» **TASK TO CARRY OUT**: Lines with the word "size" are the answer; copy each of them from the data below.
[[ DATA SHOWN, beginning ]]
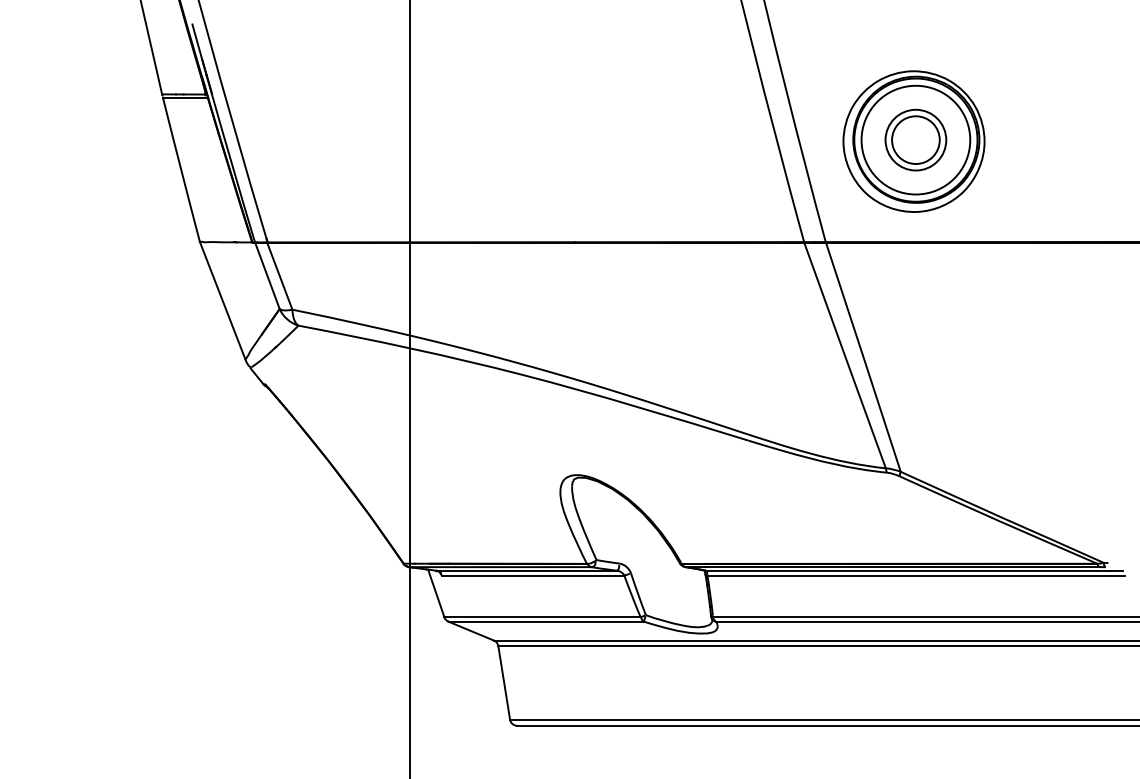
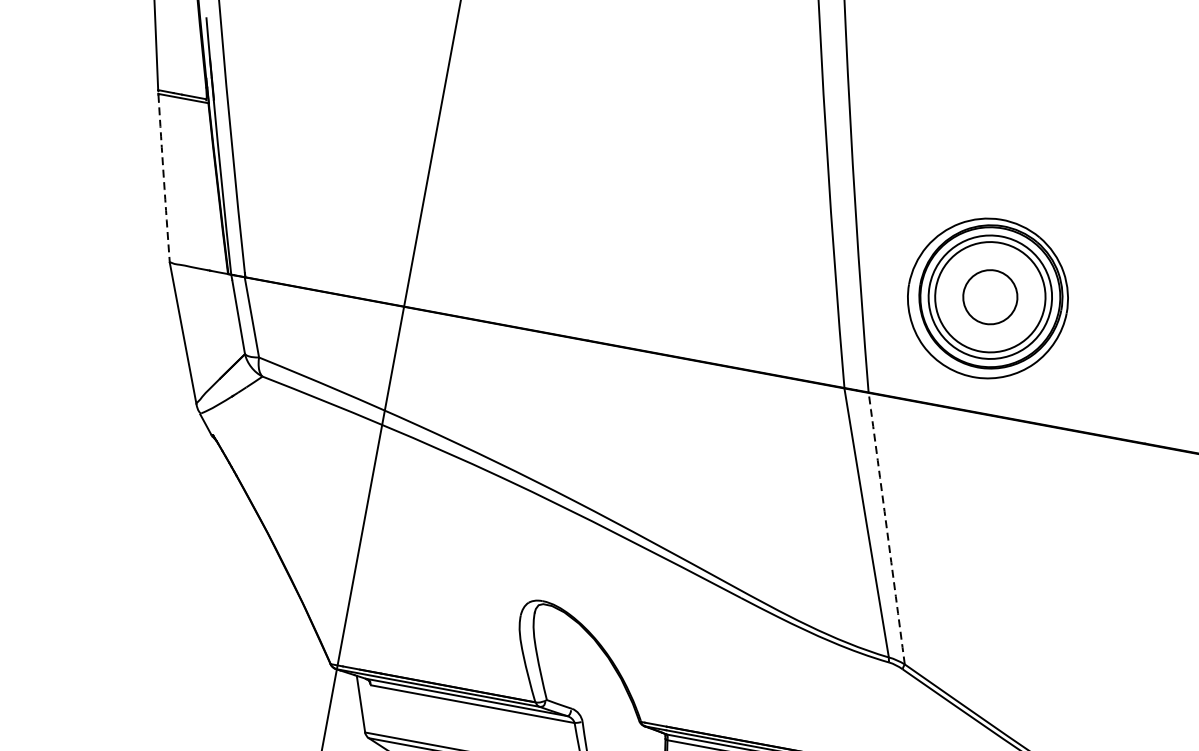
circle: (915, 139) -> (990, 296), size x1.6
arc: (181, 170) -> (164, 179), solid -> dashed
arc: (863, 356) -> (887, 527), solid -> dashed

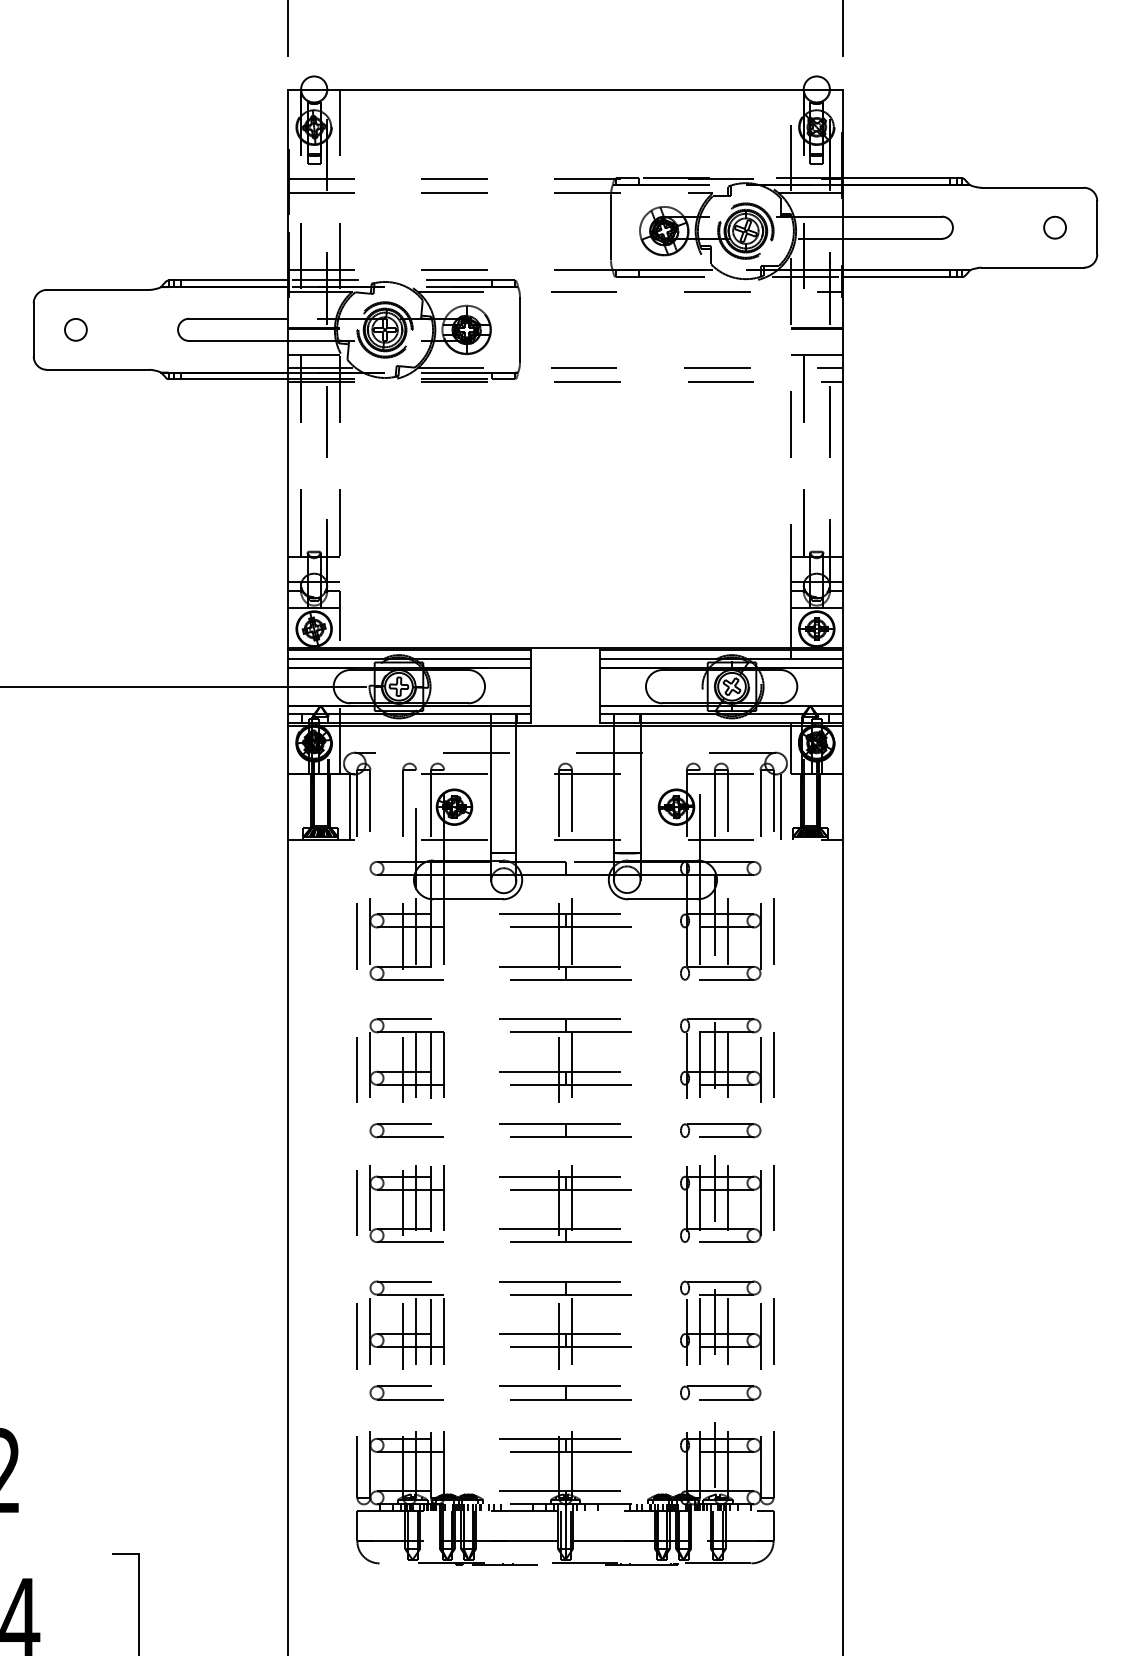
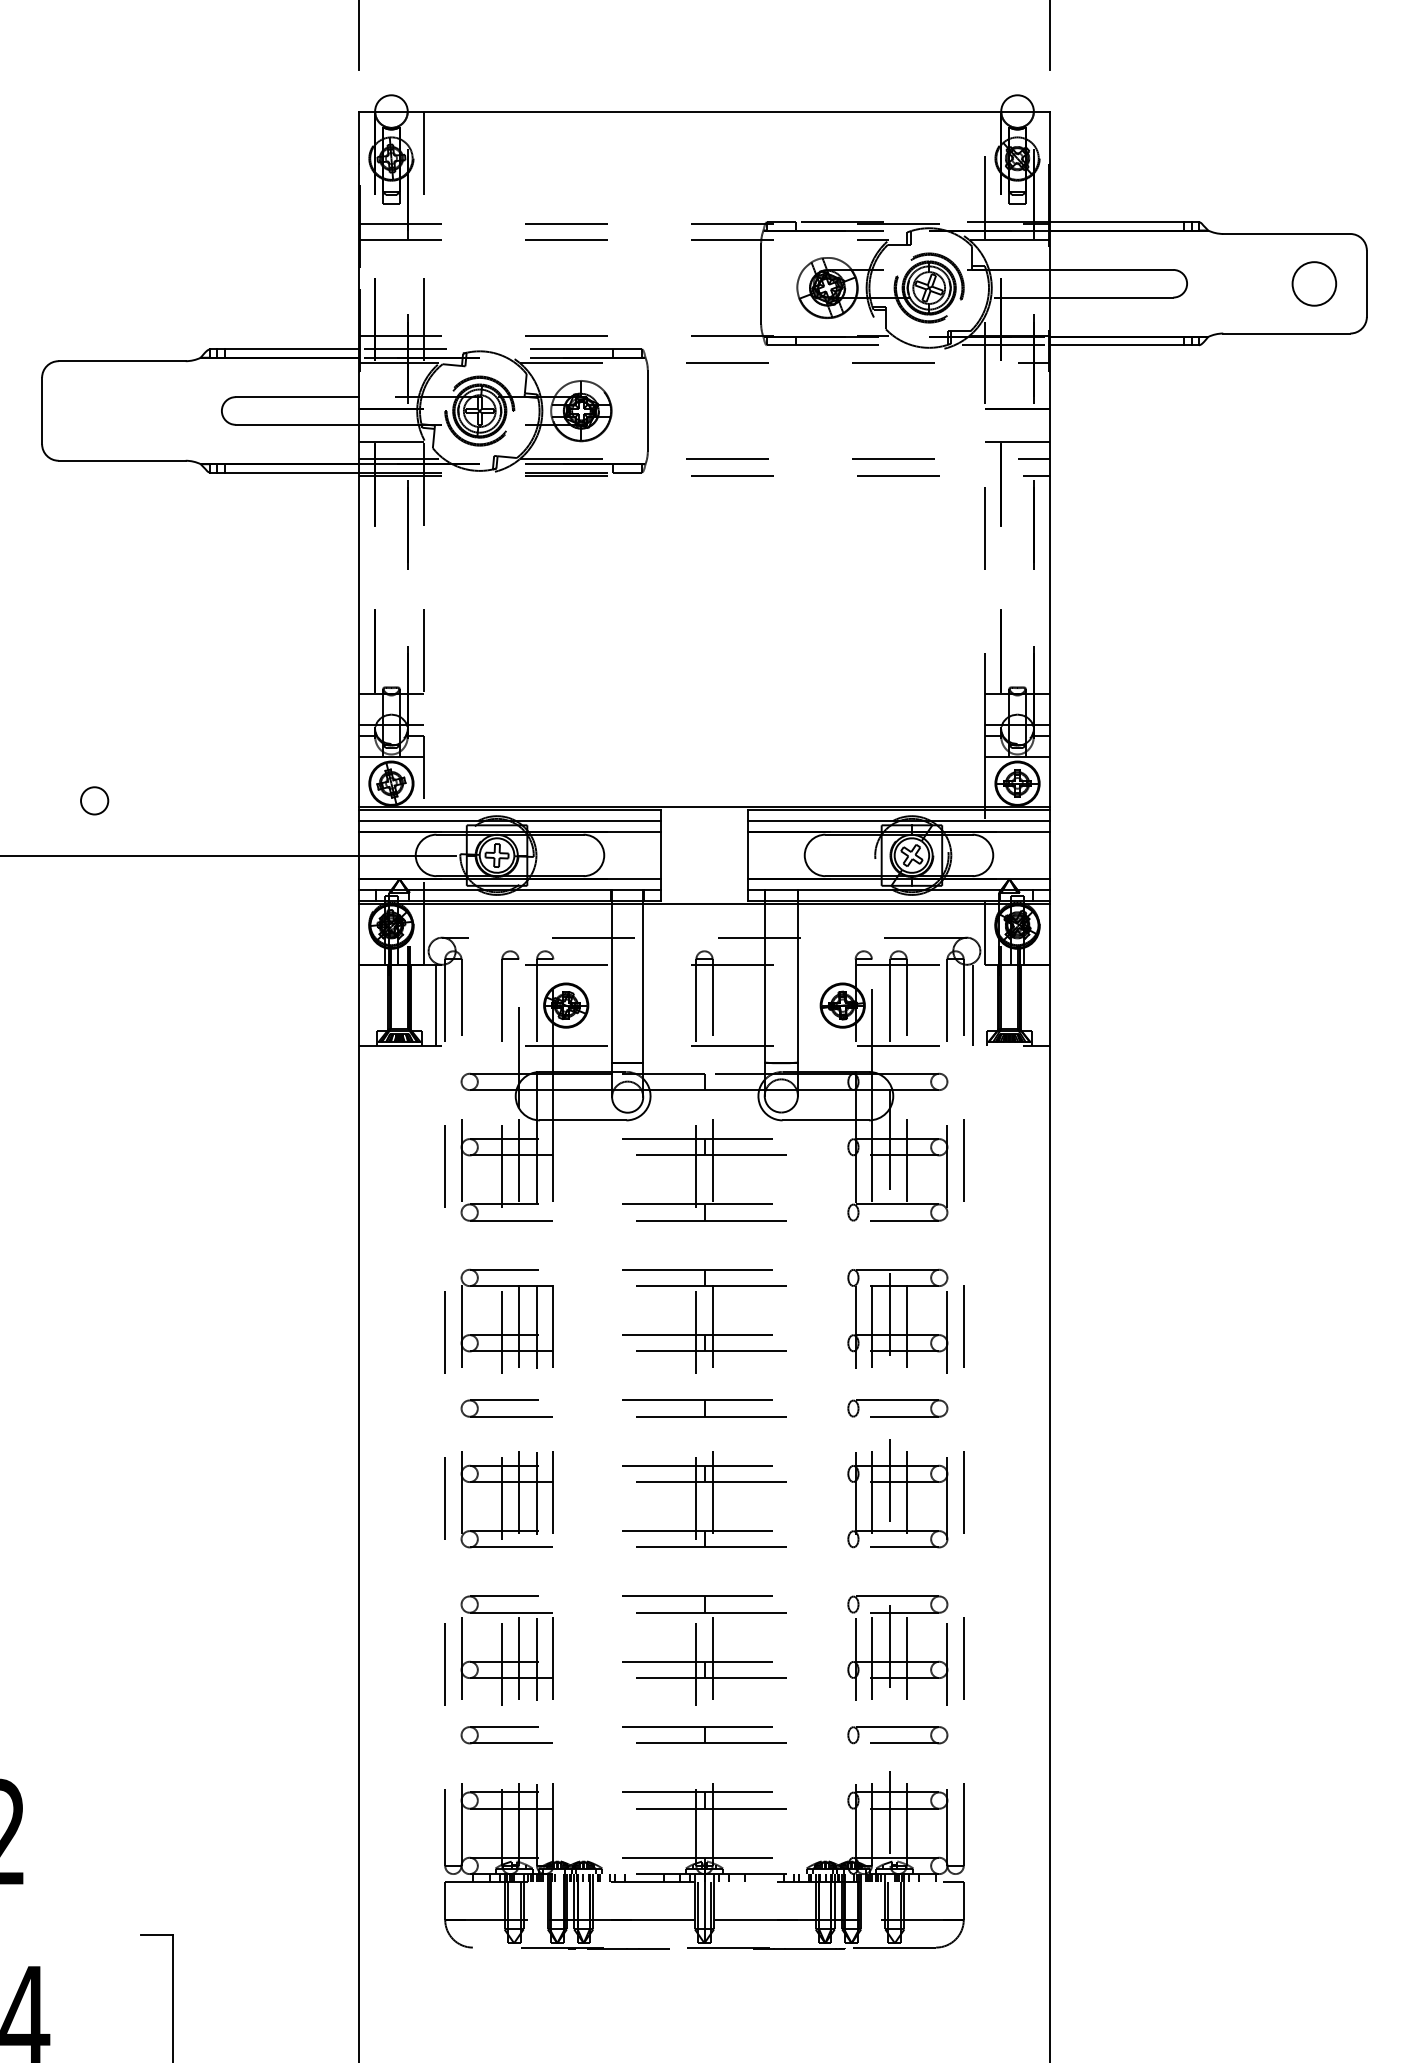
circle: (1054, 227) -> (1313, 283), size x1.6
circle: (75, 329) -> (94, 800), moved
[[ DATA SHOWN, end ]]
» **SOLUTION**:
circle: (915, 139) -> (990, 296), size x1.6
circle: (1054, 227) -> (1313, 283), size x1.6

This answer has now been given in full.